Еще в 1970-х гг. заслужив статус «патриарха американской историографии», Стамп подтвердил своим примером известное утверждение, что «активно работающие ученые обычно живут долго». В 2006 г. прошло чествование 94-летнего Стампа в Калифорнийском университете, по поводу 60-летия его сотрудничества с этим научно-образовательным центром.
Дэниэл Бурстин
(Daniel Boorstin)
(1914—2004)
Дэниэл Бурстин
Дэниэл Бурстин известен в современной России больше, чем многие другие американские историки, благодаря изданию его главного труда, трилогии «Американцы», на русском языке (1993). Причины, побудившие российских книгоиздателей познакомить отечественную публику с сочинением Бурстина, равно как и с наиболее значительными трудами его коллег, Р. Хофстэдтера и Л. Харца, были, скорее всего, весьма конъюнктурными – именно эти три автора были главным объектом критики советских американистов, и в силу этого, обладали тем самым качеством «запретного плода», которое, как казалось, могло обеспечить их книгам коммерческий успех на постсоветском пространстве. Тиражи составили десятки тысяч экземпляров, но книги распродавались плохо, автору данных строк удалось их купить несколько лет спустя за совершенно бросовую цену. В чем же дело, почему расчет книгоиздателей не оправдался?

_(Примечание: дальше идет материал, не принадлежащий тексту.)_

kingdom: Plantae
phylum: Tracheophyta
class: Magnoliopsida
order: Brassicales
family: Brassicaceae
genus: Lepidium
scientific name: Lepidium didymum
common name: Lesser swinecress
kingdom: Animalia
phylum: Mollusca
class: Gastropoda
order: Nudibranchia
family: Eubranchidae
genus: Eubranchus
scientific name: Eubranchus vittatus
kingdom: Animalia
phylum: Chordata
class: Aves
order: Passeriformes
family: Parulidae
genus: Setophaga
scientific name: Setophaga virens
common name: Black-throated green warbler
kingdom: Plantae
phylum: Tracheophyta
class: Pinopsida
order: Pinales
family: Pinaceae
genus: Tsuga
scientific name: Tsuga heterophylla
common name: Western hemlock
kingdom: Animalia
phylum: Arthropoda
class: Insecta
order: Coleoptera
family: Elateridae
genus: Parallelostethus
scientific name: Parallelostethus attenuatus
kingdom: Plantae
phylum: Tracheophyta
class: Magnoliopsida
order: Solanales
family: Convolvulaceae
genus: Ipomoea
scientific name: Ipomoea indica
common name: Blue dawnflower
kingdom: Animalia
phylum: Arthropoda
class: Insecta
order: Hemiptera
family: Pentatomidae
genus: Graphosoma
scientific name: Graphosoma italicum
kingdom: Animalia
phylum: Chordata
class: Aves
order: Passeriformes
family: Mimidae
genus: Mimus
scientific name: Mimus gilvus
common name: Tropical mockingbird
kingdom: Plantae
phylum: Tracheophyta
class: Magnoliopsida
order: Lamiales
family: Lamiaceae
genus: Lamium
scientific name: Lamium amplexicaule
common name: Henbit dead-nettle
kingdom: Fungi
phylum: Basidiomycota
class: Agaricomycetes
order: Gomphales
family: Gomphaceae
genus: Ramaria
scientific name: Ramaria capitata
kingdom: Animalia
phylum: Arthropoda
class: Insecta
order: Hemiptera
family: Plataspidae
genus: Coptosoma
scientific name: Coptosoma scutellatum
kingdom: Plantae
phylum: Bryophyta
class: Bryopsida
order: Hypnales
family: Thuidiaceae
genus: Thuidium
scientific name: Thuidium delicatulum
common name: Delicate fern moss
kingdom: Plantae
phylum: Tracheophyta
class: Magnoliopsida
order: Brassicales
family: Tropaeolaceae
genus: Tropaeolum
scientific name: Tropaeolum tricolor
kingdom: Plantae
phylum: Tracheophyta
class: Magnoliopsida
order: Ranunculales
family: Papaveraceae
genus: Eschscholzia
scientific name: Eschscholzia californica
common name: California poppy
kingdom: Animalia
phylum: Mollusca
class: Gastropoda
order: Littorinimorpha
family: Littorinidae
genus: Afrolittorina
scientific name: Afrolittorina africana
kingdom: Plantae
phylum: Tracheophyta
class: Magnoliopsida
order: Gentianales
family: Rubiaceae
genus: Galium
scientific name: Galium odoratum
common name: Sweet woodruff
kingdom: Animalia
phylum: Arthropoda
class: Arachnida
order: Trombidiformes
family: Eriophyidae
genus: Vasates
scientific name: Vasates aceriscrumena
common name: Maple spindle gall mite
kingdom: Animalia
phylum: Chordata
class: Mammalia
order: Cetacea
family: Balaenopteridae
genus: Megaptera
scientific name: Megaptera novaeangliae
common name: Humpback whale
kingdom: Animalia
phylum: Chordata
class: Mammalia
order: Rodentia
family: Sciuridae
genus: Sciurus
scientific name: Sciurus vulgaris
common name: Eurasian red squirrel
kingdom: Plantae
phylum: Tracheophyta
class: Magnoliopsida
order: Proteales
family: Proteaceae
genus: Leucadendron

Одним из существенных факторов здесь, по-видимому, стало то, что тексты Бурстина (а также Харца и Хофстэдтера), их построение и внутренняя организация, совсем не соответствовали представлениям отечественной читающей публики о том, как должна писаться история. На первый взгляд в них вроде бы угадывалась некая живость, которой так не хватало советской историографии, но при более пристальном рассмотрении выяснялось, что в сочинениях американцев мало последовательности и логики, они перескакивают с сюжета на сюжет, пытаются несмешно шутить – а в итоге не дают сокровенного, запретного, настоящего знания, той Истории с большой буквы, которую так надеялись найти у них российские читатели.